Aim of the exercise: Tally the lines in the listing below that contain the string "食べログマガジン" and give only that number.

Entries shown:
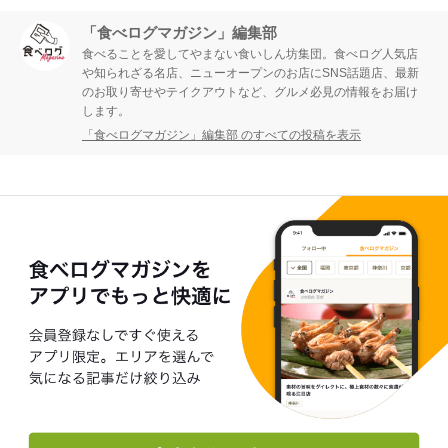
「食べログマガジン」編集部
食べることを愛してやまない食いしん坊集団。食べログ人気店
や知られざる名店、ニューオープンのお店にSNS話題店、最新
のお取り寄せやテイクアウトなど、グルメ必見の情報をお届け
します。
「食べログマガジン」編集部 のすべての投稿を表示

Response area: 2